* **Source**:
Posts tagged: books
I’ve been thinking about the life cycle of books. Well, about my books, anyway.
Lately, realizing it was time to thin the shelves in my library downstairs, I’ve been going through them one by one, bagging up the books that no longer interest me or attract me enough to keep. First, the books go to Auntie’s Bookstore’s “used books” desk. The bookstore staff takes what they want, what they think they can resell, and add a percentage of the original price of the book to my in-store account. I come back a few hours later, pick up what they can’t use and donate what’s left in the bag to a favorite charity.
They exercise has opened my eyes to the deeply personal side to what we choose to read. My bag has been filled, time and time again, with fiction, travel guidebooks—so many guidebooks— literary classics, reference books and a variety of books written around the periods of history that interest me most. (It must say something that I’ve carried out hundreds of books and there was not one self-help title among them.)
Of course, I haven’t returned empty-handed. I’ve already used my account at Auntie’s several times, bringing home a new book that caught my eye.
So far, after a month of excavating, bringing up one bag of books at a time, I’ve only regretted letting one go. Within days of donating it, one of the short stories in the book crossed my mind and I wished I could put my hands on it. I guess I’ll have to replace that one.
I’d love to know what you read, what you keep and how you share what you no longer want or need. Do you donate? Pass along to a friend?
Cheryl-Anne Millsap’s audio essays can be heard on Spokane Public Radio and on public radio stations across the U.S. She is the author of “Home Planet: A Life in Four Seasons” (available at Auntie’s Bookstore in Spokane) and can be reached at email@example.com
There is a house down the street from where I live and I often pass it on my afternoon walks through the neighborhood. It is a small white house, a classic Cape Cod, probably built in the lean years before the second World War. There is ivy climbing up the chimney and a tall evergreen tree anchors one corner of the front yard.
Most days, there is nothing about the little house that would draw your attention. It is like a hundred others in the city. But if you pass it on a summer evening, just at the softest part of the day when the sky is darkening to a deep shade of violet but still light at the western edge of the horizon, maybe a few of the earliest stars are already out, it’s possible the front door will be open. And through the screen door you can see into the small living room of the compact house where two baby grand pianos sit side by side, situated so that the pianists can see one another as they play.

* **The exercise**: Write the next part of the blog posts tagged "books," starting right after their final sentence.

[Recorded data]
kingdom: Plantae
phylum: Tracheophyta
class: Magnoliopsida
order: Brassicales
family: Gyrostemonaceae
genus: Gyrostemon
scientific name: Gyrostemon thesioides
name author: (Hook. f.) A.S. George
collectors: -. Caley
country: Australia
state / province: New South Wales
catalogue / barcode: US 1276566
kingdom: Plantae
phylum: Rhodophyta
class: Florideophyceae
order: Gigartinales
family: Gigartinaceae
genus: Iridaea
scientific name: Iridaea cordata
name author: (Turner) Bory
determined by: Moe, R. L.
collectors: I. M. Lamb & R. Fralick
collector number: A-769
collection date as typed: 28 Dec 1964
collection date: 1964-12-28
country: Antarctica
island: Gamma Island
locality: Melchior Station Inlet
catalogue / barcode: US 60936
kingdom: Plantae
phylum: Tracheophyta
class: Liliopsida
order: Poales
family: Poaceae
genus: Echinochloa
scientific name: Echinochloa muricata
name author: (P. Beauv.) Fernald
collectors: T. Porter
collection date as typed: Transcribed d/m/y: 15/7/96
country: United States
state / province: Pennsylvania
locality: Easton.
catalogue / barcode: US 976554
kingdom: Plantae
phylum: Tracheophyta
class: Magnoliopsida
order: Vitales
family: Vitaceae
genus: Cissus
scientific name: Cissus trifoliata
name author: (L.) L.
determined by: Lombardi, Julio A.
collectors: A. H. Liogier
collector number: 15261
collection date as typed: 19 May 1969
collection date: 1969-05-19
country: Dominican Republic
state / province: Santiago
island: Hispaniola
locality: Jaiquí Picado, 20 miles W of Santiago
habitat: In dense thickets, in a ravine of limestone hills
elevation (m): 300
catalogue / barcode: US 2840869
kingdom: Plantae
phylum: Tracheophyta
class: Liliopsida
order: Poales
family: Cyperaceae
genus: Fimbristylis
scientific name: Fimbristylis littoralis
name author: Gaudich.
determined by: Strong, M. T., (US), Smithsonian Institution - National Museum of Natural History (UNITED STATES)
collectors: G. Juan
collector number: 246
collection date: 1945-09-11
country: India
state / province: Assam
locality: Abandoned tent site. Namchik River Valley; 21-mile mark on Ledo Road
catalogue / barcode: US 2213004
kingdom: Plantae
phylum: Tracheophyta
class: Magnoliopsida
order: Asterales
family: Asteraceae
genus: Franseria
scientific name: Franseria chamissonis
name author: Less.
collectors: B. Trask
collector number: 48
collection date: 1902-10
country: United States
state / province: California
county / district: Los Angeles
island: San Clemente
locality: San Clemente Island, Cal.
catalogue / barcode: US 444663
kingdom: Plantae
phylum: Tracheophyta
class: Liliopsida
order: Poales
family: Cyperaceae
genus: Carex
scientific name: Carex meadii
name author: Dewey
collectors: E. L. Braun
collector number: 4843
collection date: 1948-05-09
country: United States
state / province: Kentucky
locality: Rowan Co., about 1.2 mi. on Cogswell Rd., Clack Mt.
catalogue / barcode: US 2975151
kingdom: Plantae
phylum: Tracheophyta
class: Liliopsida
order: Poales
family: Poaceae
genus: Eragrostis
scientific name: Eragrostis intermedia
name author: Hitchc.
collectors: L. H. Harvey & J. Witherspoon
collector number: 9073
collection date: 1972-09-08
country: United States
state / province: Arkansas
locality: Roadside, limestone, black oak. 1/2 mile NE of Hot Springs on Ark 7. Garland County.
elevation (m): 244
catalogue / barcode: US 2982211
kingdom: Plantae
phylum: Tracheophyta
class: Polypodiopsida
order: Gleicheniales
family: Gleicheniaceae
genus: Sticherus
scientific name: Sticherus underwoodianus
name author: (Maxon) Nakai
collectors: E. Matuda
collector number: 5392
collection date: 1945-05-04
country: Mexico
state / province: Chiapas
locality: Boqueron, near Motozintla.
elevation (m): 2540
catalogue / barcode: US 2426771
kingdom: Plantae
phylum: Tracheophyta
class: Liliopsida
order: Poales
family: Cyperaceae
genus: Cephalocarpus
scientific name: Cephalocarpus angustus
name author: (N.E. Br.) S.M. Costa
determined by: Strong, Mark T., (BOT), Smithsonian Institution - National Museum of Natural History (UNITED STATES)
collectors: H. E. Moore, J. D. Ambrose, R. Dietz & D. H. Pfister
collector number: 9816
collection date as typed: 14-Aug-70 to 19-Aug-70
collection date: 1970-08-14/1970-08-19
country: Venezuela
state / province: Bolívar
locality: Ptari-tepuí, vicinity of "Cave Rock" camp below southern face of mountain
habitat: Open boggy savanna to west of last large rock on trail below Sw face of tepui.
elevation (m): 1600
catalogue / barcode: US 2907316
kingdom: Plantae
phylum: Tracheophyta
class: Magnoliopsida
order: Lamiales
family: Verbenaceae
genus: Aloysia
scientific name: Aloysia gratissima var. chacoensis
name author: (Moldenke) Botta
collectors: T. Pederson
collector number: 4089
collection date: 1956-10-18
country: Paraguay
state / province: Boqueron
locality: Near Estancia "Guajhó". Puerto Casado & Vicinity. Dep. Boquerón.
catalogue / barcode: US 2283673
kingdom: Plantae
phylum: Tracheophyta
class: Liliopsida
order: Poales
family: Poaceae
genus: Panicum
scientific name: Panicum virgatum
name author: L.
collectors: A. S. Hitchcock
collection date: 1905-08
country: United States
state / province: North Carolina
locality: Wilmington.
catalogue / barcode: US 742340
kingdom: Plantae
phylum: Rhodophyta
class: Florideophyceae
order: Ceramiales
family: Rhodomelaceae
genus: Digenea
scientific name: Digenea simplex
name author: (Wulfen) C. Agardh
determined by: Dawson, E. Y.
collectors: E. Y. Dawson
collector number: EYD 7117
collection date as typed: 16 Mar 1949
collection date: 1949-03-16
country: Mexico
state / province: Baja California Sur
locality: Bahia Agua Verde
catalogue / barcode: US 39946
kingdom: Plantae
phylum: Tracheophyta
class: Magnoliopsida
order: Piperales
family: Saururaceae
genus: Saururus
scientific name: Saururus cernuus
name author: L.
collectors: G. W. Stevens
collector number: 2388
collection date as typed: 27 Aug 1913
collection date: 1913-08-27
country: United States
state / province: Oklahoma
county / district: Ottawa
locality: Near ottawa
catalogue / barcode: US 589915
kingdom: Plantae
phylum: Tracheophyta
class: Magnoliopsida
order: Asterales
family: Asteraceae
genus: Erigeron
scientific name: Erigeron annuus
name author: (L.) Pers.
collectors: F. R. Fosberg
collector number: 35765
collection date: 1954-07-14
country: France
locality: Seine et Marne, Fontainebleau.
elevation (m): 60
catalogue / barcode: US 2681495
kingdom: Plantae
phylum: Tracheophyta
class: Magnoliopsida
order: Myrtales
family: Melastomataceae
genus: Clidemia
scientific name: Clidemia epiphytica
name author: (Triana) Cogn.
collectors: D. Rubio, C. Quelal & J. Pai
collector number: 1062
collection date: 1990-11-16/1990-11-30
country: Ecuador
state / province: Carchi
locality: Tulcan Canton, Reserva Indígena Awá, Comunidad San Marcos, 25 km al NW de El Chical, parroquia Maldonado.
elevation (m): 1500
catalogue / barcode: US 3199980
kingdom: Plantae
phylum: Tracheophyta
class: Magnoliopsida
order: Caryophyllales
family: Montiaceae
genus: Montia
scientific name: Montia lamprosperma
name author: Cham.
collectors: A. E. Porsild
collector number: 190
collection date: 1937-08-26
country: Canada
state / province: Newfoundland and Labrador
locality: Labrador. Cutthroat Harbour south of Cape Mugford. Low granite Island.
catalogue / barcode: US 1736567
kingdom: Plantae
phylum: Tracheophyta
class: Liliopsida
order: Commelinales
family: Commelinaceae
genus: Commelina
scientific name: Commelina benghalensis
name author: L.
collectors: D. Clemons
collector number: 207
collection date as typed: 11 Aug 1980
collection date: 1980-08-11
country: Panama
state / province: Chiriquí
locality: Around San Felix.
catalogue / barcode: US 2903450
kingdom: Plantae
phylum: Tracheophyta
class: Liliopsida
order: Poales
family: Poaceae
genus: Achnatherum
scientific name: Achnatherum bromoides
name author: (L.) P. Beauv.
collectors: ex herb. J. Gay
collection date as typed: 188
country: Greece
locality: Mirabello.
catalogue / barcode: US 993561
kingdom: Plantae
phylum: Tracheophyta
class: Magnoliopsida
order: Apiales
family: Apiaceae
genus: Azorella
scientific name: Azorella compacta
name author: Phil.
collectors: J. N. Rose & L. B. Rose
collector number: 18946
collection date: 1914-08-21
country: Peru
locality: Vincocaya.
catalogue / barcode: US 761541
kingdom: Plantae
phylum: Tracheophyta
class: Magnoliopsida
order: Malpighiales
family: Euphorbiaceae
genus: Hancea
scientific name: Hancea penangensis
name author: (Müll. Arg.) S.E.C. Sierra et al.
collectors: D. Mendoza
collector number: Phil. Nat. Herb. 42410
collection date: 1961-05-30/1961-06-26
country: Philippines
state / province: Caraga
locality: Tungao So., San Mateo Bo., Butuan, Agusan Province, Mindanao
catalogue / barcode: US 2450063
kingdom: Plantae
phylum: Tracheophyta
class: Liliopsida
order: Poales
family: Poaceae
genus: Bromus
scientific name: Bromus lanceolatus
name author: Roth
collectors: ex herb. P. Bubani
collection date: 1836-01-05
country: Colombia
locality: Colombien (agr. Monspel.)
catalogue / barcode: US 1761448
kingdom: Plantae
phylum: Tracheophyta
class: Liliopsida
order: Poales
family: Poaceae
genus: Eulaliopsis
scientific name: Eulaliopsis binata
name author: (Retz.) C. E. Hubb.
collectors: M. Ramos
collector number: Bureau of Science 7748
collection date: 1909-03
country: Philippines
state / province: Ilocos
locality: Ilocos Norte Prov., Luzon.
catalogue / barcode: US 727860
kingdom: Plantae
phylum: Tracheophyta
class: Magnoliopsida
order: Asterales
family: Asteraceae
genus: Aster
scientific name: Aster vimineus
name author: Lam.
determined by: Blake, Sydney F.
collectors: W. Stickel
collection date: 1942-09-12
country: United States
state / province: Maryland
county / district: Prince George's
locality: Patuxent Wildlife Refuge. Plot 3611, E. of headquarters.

* **Answer below**:
I know nothing about the house or the people who live there, but to my way of thinking it is the pianos that tell the story, the way they fill the room, claiming it as a place where music is, or has been, made. When I look into that room I see love. There are people there who love music enough to make it the center of the house.
Once, at the end of a day in Paris, I walked down a narrow street near the Latin Quartier and past an apartment building. A tiny slice of one of the apartments was visible through the open terrace doors and I could see a faded but still elegant armchair, upholstered in a soft blue velvet that was worn in places from years of use. Tall shelves filled with rows and rows of books lined the wall and a lamp cast a soft glow over the chair.
With nothing more than a glimpse into the room I could imagine the person who lives there. I could see him (I don’t know why, but it felt like a man’s room) come home each evening, scan the shelves, select a book and then settle into the chair to read. From the outside, the building gave no clue to its inhabitants. Rows of windows shuttered the lives of those inside, but the love of books, the familiar and satisfying feel of a favorite book in one’s hands, spilled out out through the open door, carried into the night by the golden lamplight.
The peek into those two rooms has changed the way I think about my house. Now, I try to look past the usual clutter, the sleeping, shedding, cats and dog, past the unfinished projects on my to-do list. I focus hard on the way the chairs sit next to the window, perfect for watching the seasons change and the parade of people on the way to the park. I look at the books I’ve collected over a lifetime and the photographs I’ve taken of the people and places I love.
The places we call home say much about us in ways we don’t always appreciate. We focus so much on the superficial—the wreath on the door, the curb appeal, the fresh coat of paint— that we forget that what defines any room as the place we belong has little to do with the decor and everything to do with how we live, and love, in the space.
Cheryl-Anne Millsap is a journalist and travel columnist whose audio essays can be heard on Spokane Public Radio and on public radio stations across the country. She is the author of ‘Home Planet: A Life in Four Seasons’ and can be reached at firstname.lastname@example.org
In the jumble of odds and ends I carry around in my purse, a mix of grocery store receipts, loose change, lipgloss, hairbands and bobby pins, mints, a small leather notebook and a pen, there is an honest-to-goodness map of the world. And I don’t mean the Google Maps app on my iPhone.
The portable, purse-size Oxford World Atlas was a gift from my daughter, something I asked for last December, when, for once, I had an answer ready when asked what I would like to unwrap on Christmas morning. She bought it, brought it home and put it under the tree and now it is almost always with me.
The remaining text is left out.